The reason that prisons are awash in drugs is the visitors doing the 
smuggling have little fear of arrest, because those testing positive 
during ion scans are rarely reported to police, said Robertson.

"It shouldn't be discretionary - there should be a policy in place."

"If a visitor consistently tests positive police are rarely 
contacted. If they are, police are so busy they are slow to respond 
and follow up, and if they do Crown council rarely proceeds with charges."

The union wants the cooperation of the CSC, the police and outside 
agencies to stem the drug trade, he said.

"99.9 per cent of the drugs are brought in by visitors or thrown over 
the fence," said Robertson, who dismissed the notion that any 
significant quantity of drugs is being smuggled in by guards.

"After an inmate social with a hundred people, the week following we 
see large seizures of drugs and increased fighting over drugs."

"Matsqui is where a lot of drug dealing takes place.
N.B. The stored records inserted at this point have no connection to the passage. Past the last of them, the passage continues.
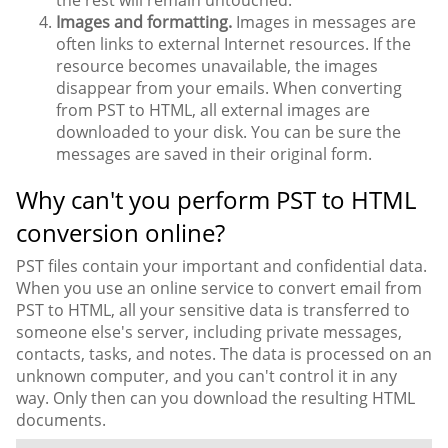
the rest will remain untouched.
Images and formatting.
Images in messages are
often links to external Internet resources. If the
resource becomes unavailable, the images
disappear from your emails. When converting
from PST to HTML, all external images are
downloaded to your disk. You can be sure the
messages are saved in their original form.
Why can't you perform PST to HTML
conversion online?
PST files contain your important and confidential data.
When you use an online service to convert email from
PST to HTML, all your sensitive data is transferred to
someone else's server, including private messages,
contacts, tasks, and notes. The data is processed on an
unknown computer, and you can't control it in any
way. Only then can you download the resulting HTML
documents.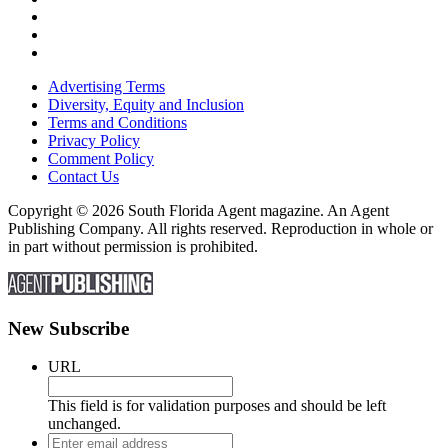
Advertising Terms
Diversity, Equity and Inclusion
Terms and Conditions
Privacy Policy
Comment Policy
Contact Us
Copyright © 2026 South Florida Agent magazine. An Agent
Publishing Company. All rights reserved. Reproduction in whole or
in part without permission is prohibited.
New Subscribe
URL
This field is for validation purposes and should be left
unchanged.
Enter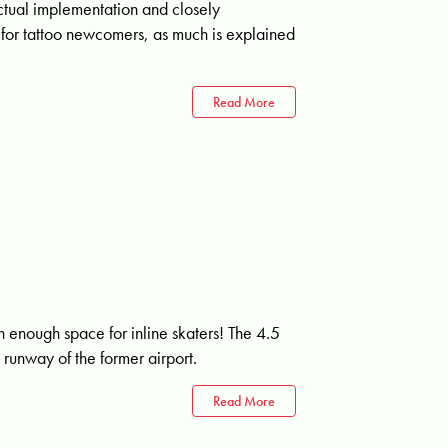
actual implementation and closely
ble for tattoo newcomers, as much is explained
Read More
th enough space for inline skaters! The 4.5
 runway of the former airport.
Read More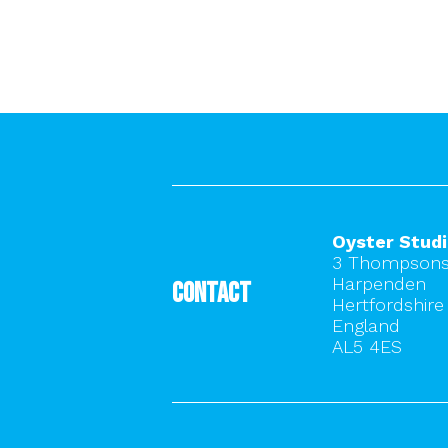
Oyster Stud
3 Thompsons
Harpenden
Contact
Hertfordshire
England
AL5 4ES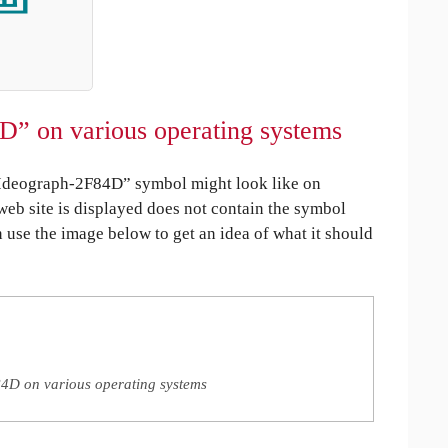
D” on various operating systems
Ideograph-2F84D” symbol might look like on
 web site is displayed does not contain the symbol
an use the image below to get an idea of what it should
4D on various operating systems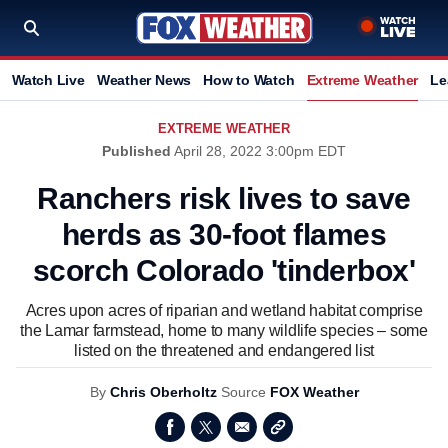
Watch Live
Weather News
How to Watch
Extreme Weather
Le
EXTREME WEATHER
Published
April 28, 2022 3:00pm EDT
Ranchers risk lives to save
herds as 30-foot flames
scorch Colorado 'tinderbox'
Acres upon acres of riparian and wetland habitat comprise
the Lamar farmstead, home to many wildlife species – some
listed on the threatened and endangered list
By
Chris Oberholtz
Source
FOX Weather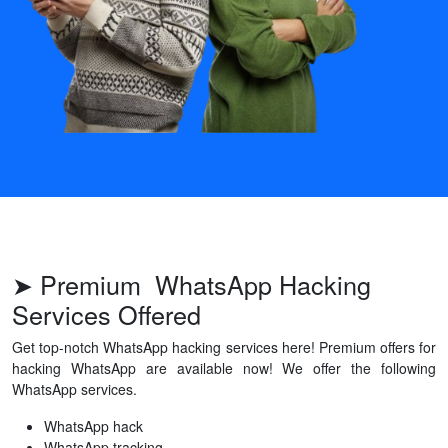
➤ Premium WhatsApp Hacking
Services Offered
Get top-notch WhatsApp hacking services here! Premium offers for
hacking WhatsApp are available now! We offer the following
WhatsApp services.
WhatsApp hack
WhatsApp tracking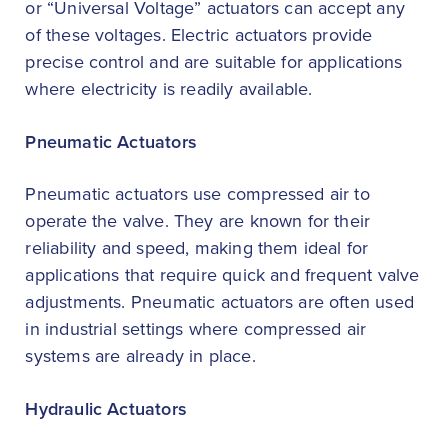
or “Universal Voltage” actuators can accept any
of these voltages. Electric actuators provide
precise control and are suitable for applications
where electricity is readily available.
Pneumatic Actuators
Pneumatic actuators use compressed air to
operate the valve. They are known for their
reliability and speed, making them ideal for
applications that require quick and frequent valve
adjustments. Pneumatic actuators are often used
in industrial settings where compressed air
systems are already in place.
Hydraulic Actuators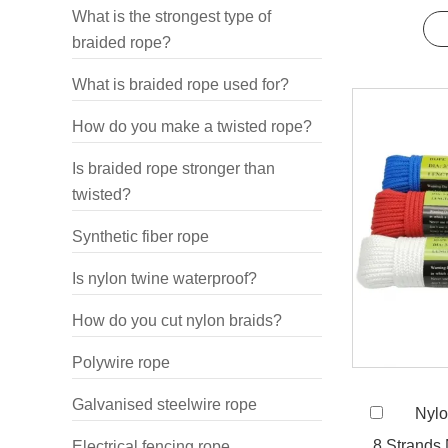
and 
What is the strongest type of
braided rope?
What is braided rope used for?
How do you make a twisted rope?
Is braided rope stronger than
twisted?
Synthetic fiber rope
Is nylon twine waterproof?
How do you cut nylon braids?
Polywire rope
Galvanised steelwire rope
Nylo
8 Strands
Electrical fencing rope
The gangs inside 
are the same as those outside - it's a mirror image," Robertson said.

Federal Public Safety Minister Stockwell Day's office issued a 
statement, saying Day wrote to Keith Coulter, commissioner of the 
correctional service, asking the policy on drug searches be updated.

Day reportedly asked Coulter that policy support the "overarching 
priority of deterring drug trafficking into penal institution", and 
"the use of children to traffic narcotics into an institution is not 
inadvertently encouraged by CSC policy."

In the issued statement Day said, "Our government is determined to 
ensure penitentiaries are drug free."

"Keeping drugs out of our institutions is vital for the safety of our 
correctional officers and for the rehabilitation of offenders," he said.

Day made no comments regarding his position on the call for more 
consistent policy around drug testing and searches in federal institutions.